→ **THE TASK**:
Extract the data without any change, starting at its first line and stopping after the line that contains "9:00 AM to 11:00 AM".

· · · ·

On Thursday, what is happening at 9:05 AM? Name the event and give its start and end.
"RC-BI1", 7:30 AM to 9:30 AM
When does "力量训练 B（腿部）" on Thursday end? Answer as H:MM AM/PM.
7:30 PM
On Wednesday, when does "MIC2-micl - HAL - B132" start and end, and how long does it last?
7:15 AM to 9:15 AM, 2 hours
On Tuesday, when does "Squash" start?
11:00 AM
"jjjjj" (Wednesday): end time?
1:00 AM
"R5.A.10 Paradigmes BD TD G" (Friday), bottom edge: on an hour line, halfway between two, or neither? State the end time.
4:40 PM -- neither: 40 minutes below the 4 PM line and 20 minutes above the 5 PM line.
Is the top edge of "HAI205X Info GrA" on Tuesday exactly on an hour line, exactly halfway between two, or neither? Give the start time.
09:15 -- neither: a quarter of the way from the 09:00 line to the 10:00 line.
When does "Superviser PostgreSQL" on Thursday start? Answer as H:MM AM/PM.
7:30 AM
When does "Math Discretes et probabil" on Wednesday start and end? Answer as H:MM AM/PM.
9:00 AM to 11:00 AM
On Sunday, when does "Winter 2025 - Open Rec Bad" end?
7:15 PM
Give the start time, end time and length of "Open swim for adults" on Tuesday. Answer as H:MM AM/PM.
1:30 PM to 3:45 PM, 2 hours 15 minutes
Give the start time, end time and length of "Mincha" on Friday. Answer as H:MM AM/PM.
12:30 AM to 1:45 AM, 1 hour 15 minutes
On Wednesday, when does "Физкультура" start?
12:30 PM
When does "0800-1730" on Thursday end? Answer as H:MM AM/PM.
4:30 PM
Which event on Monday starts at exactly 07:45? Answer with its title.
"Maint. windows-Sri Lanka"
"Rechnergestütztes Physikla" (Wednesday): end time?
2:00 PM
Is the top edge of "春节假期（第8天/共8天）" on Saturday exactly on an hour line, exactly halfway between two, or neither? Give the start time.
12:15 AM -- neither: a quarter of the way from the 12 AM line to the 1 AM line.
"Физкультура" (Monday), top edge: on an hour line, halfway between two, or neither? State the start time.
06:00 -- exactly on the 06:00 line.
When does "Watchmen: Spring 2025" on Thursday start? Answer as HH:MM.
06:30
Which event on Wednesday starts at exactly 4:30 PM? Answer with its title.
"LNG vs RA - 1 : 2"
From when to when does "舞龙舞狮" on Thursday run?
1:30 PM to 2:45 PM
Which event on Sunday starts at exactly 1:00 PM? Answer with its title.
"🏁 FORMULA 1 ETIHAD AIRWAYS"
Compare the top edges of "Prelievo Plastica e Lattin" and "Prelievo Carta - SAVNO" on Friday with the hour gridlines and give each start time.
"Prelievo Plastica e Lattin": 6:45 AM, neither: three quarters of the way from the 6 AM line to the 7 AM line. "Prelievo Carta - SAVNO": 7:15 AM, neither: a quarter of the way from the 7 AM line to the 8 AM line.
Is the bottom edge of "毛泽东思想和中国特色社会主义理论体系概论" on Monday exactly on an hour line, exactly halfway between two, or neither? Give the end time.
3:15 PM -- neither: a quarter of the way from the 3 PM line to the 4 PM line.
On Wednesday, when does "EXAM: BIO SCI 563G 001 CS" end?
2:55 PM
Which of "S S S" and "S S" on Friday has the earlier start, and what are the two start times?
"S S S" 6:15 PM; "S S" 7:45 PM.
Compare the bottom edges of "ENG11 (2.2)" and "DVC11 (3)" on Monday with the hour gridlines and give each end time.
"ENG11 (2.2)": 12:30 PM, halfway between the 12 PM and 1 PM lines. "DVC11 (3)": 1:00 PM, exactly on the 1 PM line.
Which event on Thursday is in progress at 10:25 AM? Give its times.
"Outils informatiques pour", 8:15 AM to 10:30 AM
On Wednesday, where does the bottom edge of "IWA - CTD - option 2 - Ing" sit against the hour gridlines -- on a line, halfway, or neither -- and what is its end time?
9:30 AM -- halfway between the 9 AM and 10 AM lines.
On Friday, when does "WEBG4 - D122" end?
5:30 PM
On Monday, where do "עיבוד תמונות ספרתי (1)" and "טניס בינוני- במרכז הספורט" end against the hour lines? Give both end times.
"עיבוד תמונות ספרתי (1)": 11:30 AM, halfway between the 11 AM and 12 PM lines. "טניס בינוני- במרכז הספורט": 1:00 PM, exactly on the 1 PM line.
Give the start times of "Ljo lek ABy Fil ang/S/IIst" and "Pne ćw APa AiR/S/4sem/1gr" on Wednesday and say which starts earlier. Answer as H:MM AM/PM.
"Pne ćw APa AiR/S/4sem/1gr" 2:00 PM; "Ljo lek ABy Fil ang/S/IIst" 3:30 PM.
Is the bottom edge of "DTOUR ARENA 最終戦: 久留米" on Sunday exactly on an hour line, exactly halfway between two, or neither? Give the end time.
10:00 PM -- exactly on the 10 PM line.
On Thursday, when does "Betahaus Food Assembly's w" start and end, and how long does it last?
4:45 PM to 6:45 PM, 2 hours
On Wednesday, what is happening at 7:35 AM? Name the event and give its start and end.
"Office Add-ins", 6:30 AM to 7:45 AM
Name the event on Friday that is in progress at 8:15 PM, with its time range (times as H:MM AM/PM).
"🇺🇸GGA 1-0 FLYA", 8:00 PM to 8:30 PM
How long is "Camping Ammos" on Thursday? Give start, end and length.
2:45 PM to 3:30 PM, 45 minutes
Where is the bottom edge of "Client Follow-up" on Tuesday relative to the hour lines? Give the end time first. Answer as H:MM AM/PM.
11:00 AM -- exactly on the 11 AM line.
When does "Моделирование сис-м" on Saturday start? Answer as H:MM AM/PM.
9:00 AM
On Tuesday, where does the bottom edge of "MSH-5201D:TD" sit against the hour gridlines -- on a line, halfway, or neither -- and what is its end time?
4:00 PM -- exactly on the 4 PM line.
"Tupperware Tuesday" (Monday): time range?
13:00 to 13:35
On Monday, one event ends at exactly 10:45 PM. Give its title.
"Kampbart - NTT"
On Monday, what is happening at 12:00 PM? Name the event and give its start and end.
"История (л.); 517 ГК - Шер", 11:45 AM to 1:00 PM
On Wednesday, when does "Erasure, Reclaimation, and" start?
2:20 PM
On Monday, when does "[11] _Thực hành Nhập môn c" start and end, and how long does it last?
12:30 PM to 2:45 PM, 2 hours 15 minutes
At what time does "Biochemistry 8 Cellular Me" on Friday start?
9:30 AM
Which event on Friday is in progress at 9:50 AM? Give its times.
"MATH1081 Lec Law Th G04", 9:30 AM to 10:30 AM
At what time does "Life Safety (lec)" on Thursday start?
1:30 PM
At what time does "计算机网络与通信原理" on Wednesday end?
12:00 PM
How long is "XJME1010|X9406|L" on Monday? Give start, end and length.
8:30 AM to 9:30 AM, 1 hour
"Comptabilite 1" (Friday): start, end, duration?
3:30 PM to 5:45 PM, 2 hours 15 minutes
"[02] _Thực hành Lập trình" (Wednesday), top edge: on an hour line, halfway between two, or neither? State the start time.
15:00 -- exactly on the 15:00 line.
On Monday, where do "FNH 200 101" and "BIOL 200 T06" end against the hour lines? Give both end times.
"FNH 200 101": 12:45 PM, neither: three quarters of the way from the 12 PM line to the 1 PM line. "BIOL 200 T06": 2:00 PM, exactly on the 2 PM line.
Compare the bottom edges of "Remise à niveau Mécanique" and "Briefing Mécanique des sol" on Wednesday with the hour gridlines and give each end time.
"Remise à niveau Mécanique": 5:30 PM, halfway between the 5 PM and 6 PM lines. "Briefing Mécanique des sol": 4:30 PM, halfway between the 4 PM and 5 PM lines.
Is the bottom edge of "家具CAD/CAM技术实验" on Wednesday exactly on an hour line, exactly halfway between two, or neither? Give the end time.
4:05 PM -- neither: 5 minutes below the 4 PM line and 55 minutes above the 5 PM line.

· · · ·

→ **COMPLETE RESPONSE**:
On Thursday, what is happening at 9:05 AM? Name the event and give its start and end.
"RC-BI1", 7:30 AM to 9:30 AM
When does "力量训练 B（腿部）" on Thursday end? Answer as H:MM AM/PM.
7:30 PM
On Wednesday, when does "MIC2-micl - HAL - B132" start and end, and how long does it last?
7:15 AM to 9:15 AM, 2 hours
On Tuesday, when does "Squash" start?
11:00 AM
"jjjjj" (Wednesday): end time?
1:00 AM
"R5.A.10 Paradigmes BD TD G" (Friday), bottom edge: on an hour line, halfway between two, or neither? State the end time.
4:40 PM -- neither: 40 minutes below the 4 PM line and 20 minutes above the 5 PM line.
Is the top edge of "HAI205X Info GrA" on Tuesday exactly on an hour line, exactly halfway between two, or neither? Give the start time.
09:15 -- neither: a quarter of the way from the 09:00 line to the 10:00 line.
When does "Superviser PostgreSQL" on Thursday start? Answer as H:MM AM/PM.
7:30 AM
When does "Math Discretes et probabil" on Wednesday start and end? Answer as H:MM AM/PM.
9:00 AM to 11:00 AM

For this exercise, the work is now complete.